The same night they released his son, Saed began to plan the family’s flight to Södertälje. They were a relatively rich family and lived in a big house. They sold the house and the land around it for the ridiculous sum of $90,000. This was money that actually was enough to smuggle them from Baghdad to Amman and from Amman to Södertälje. And unlike most other non-Muslim families they did not get stuck in Jordan or Syria .
Today the family, two adults and two children, lives in a two-room apartment in a part of the city called Hovsjö. They do not care if they are living in a small space. They are even waiting for more relatives to come and live with them.
“I would rather live in a basement in a city were my children do not get kidnapped than living in a big house in Baghdad ,” Saed says when he shows visitors the apartment.
Samira Hardo Gharib, chairman of the Multicultural Family Centre in Södertälje, has worked with Iraqi refugees for twelve years. She has recently visited Syria and there she met many Christian Iraqis who are on their way to Södertälje.
The football teams Assyriska and Syrianska, both national federations, the church parishes, and the fact that Suroyo-TV is broadcast from Södertälje has made the city known for Christians in the entire Middle East .

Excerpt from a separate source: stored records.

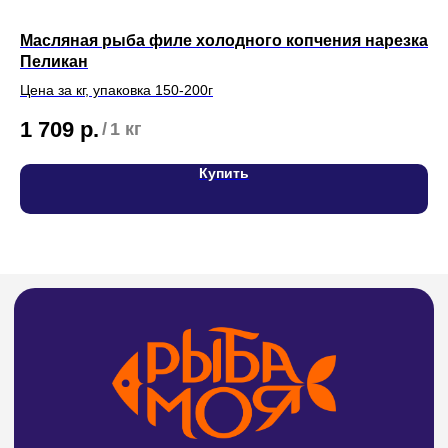
Масляная рыба филе холодного копчения нарезка
Па
Адреса магазинов на карте
Пеликан
Цен
Цена за кг, упаковка 150-200г
1
СВЯЖИТЕСЬ С НАМИ
1 709
р.
/
1 кг
Тел:
8 (4212) 94-30-33
Купить
ИП Билан Денис Олегович
ИНН 272402405307
ОГРНИП 319272400004654
Политика конфиденциальности и обработки
персональных данных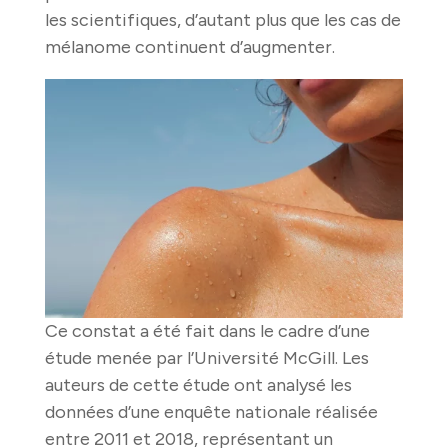
les scientifiques, d’autant plus que les cas de
mélanome continuent d’augmenter.
Ce constat a été fait dans le cadre d’une
étude menée par l’Université McGill. Les
auteurs de cette étude ont analysé les
données d’une enquête nationale réalisée
entre 2011 et 2018, représentant un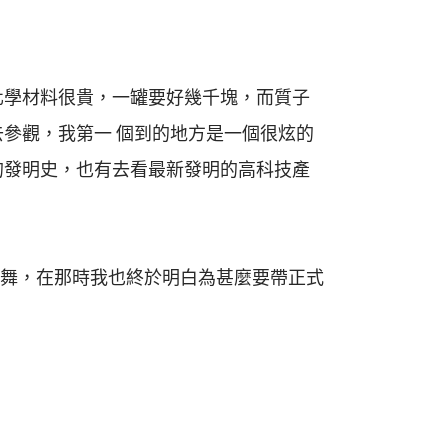
化學材料很貴，一罐要好幾千塊，而質子
參觀，我第一 個到的地方是一個很炫的
的發明史，也有去看最新發明的高科技產
舞，在那時我也終於明白為甚麼要帶正式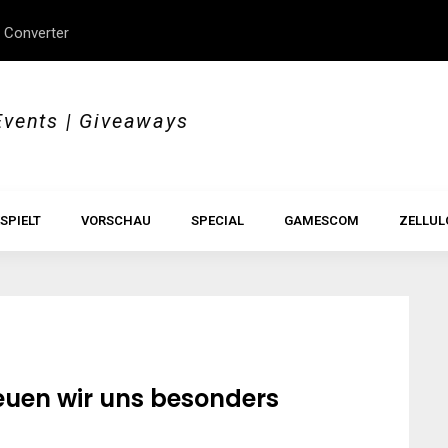
 Converter
erStory, Beyond Borders
Im Test: All Hail the Orb
Events | Giveaways
SPIELT
VORSCHAU
SPECIAL
GAMESCOM
ZELLUL
euen wir uns besonders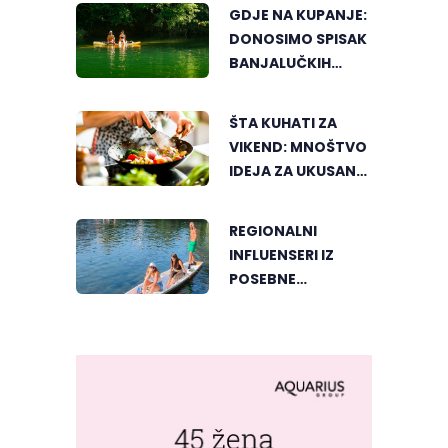
GDJE NA KUPANJE:
DONOSIMO SPISAK
BANJALUČKIH
MJESTA ZA
OSVJEŽENJE
ŠTA KUHATI ZA
TEKOM LJETNIH
VIKEND: MNOŠTVO
VRUĆINA
IDEJA ZA UKUSAN
PORODIČNI RUČAK
REGIONALNI
INFLUENSERI IZ
POSEBNE
PERSPEKTIVE
UPOZNALI
BANJALUKU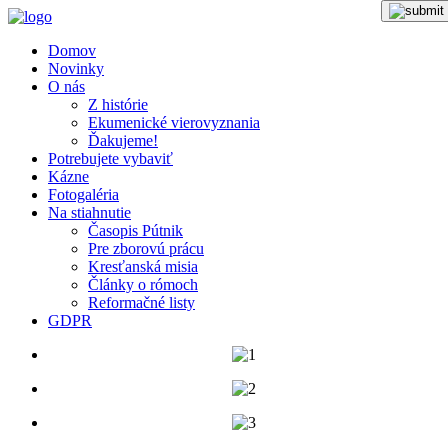
Domov
Novinky
O nás
Z histórie
Ekumenické vierovyznania
Ďakujeme!
Potrebujete vybaviť
Kázne
Fotogaléria
Na stiahnutie
Časopis Pútnik
Pre zborovú prácu
Kresťanská misia
Články o rómoch
Reformačné listy
GDPR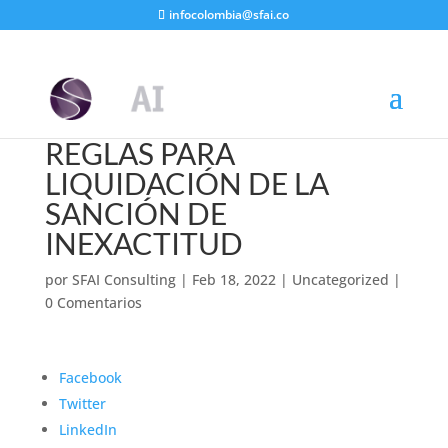
infocolombia@sfai.co
REGLAS PARA
LIQUIDACIÓN DE LA
SANCIÓN DE
INEXACTITUD
por
SFAI Consulting
|
Feb 18, 2022
|
Uncategorized
|
0 Comentarios
Facebook
Twitter
LinkedIn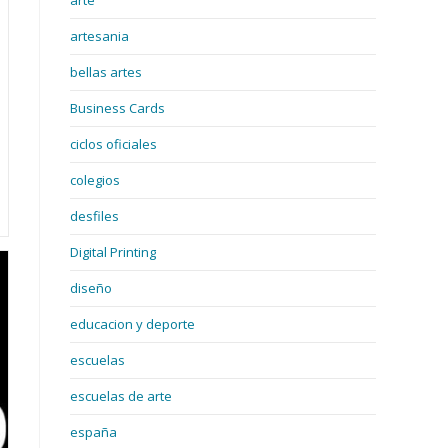
arte
artesania
bellas artes
Business Cards
ciclos oficiales
colegios
desfiles
Digital Printing
diseño
educacion y deporte
escuelas
escuelas de arte
españa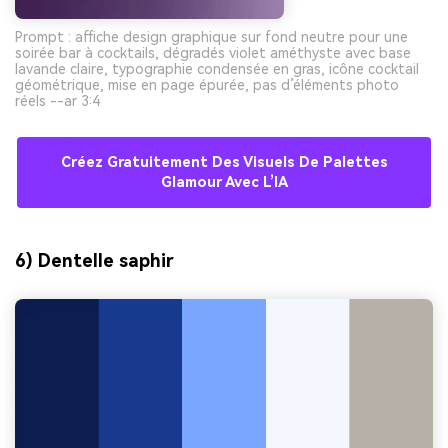
Prompt : affiche design graphique sur fond neutre pour une
soirée bar à cocktails, dégradés violet améthyste avec base
lavande claire, typographie condensée en gras, icône cocktail
géométrique, mise en page épurée, pas d’éléments photo
réels --ar 3:4
Créez Gratuitement Des Visuels De Palettes
Glamour Avec L’IA
6) Dentelle saphir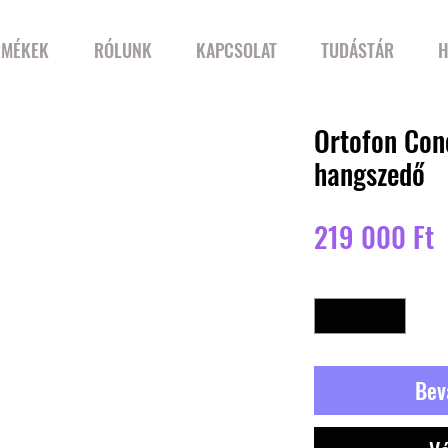
RMÉKEK
RÓLUNK
KAPCSOLAT
TUDÁSTÁR
H
Ortofon Con
hangszedő
Á
219 000 Ft
Mennyiség
*
Bev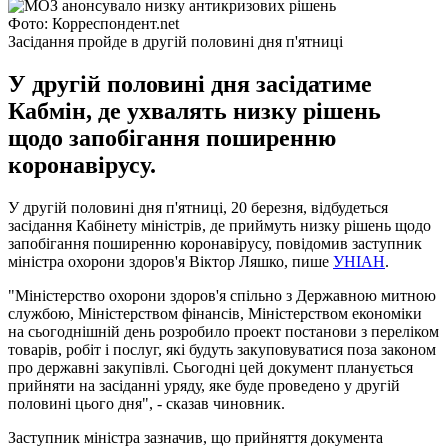
Фото: Корреспондент.net
Засідання пройде в другій половині дня п'ятниці
У другій половині дня засідатиме
Кабмін, де ухвалять низку рішень
щодо запобігання поширенню
коронавірусу.
У другій половині дня п'ятниці, 20 березня, відбудеться
засідання Кабінету міністрів, де приймуть низку рішень щодо
запобігання поширенню коронавірусу, повідомив заступник
міністра охорони здоров'я Віктор Ляшко, пише
УНІАН
.
"Міністерство охорони здоров'я спільно з Державною митною
службою, Міністерством фінансів, Міністерством економіки
на сьогоднішній день розробило проект постанови з переліком
товарів, робіт і послуг, які будуть закуповуватися поза законом
про державні закупівлі. Сьогодні цей документ планується
прийняти на засіданні уряду, яке буде проведено у другій
половині цього дня", - сказав чиновник.
Заступник міністра зазначив, що прийняття документа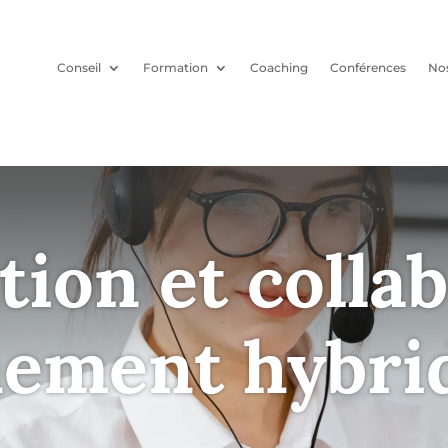
Conseil
Formation
Coaching
Conférences
Nos
on et collab
nement hybri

There is a lot of complaining about living in confined conditions, and it is true that people live cramped circumstances. But it is a much better alternative than being kidnapped, raped and murdered, the refugees say.
The Iraqis at the association all agree. Then they break their way in to the discussion. Everyone wants to tell about the brutalities against non-Muslims. Saed’s friend Ninor talks about the “butchers,” Islamic extremists, that can be rented by different groups to behead kidnapped persons.
The front door is opened, two children enter and it gets quiet. It is Sargon and a friend. The parents do not want anyone to talk about the violence in Iraq in front of him, nor remind him of the days he was kidnapped.
Visitors are invited for coffee and to discuss the future of non-Muslims in Iraq . The Iraqis are convinced that presence of Assyrians (Syriacs and Chaldeans) and other non-Muslim minorities will soon be nothing but history.
**Saed, Sargon and Ninor are assumed names in this article, in order to not reveal the persons’ actual identities.